Please retype the listing below exactly as it stands, skipping any pictures.

______________________________

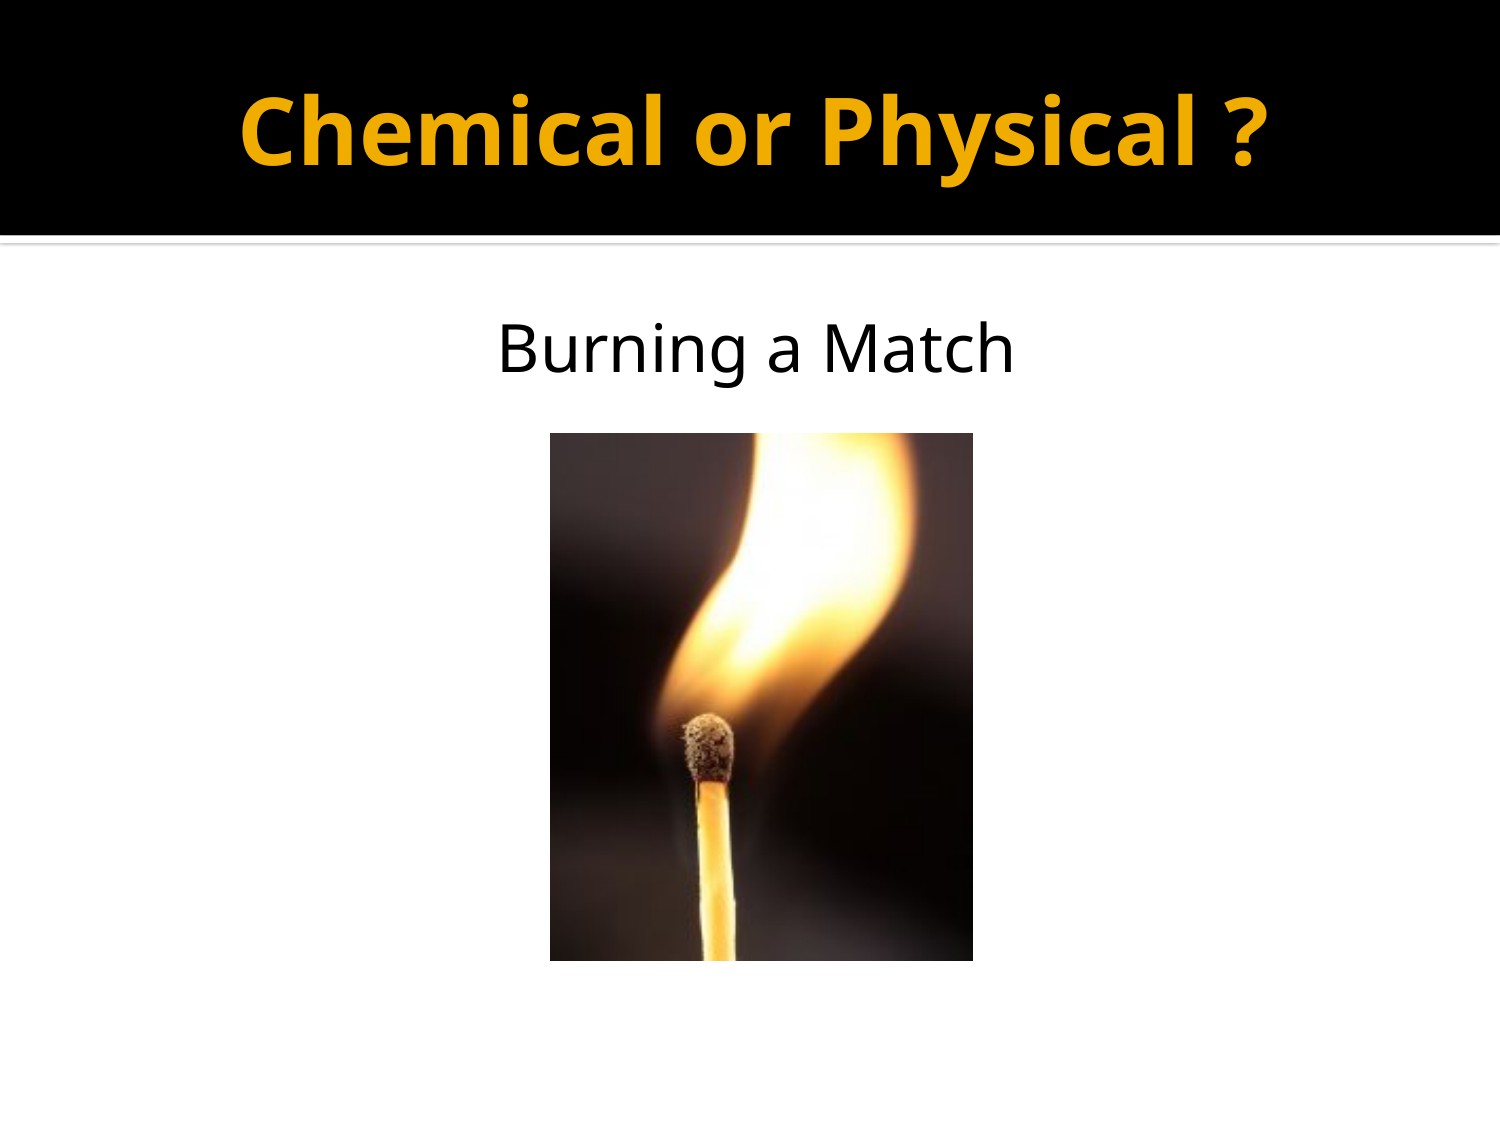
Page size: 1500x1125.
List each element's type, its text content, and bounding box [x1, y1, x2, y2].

title Chemical or Physical ? [75, 25, 1425, 231]
picture [550, 433, 973, 961]
list Burning a Match [75, 291, 1425, 1050]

______________________________

◆ **SOLUTION TO THIS PROBLEM**
Page size: 1500x1125.
List each element's type, its text content, and bounding box [x1, y1, x2, y2].

title Chemical or Physical ? [75, 25, 1425, 231]
picture [550, 433, 973, 961]
list Burning a Match [75, 291, 1425, 1050]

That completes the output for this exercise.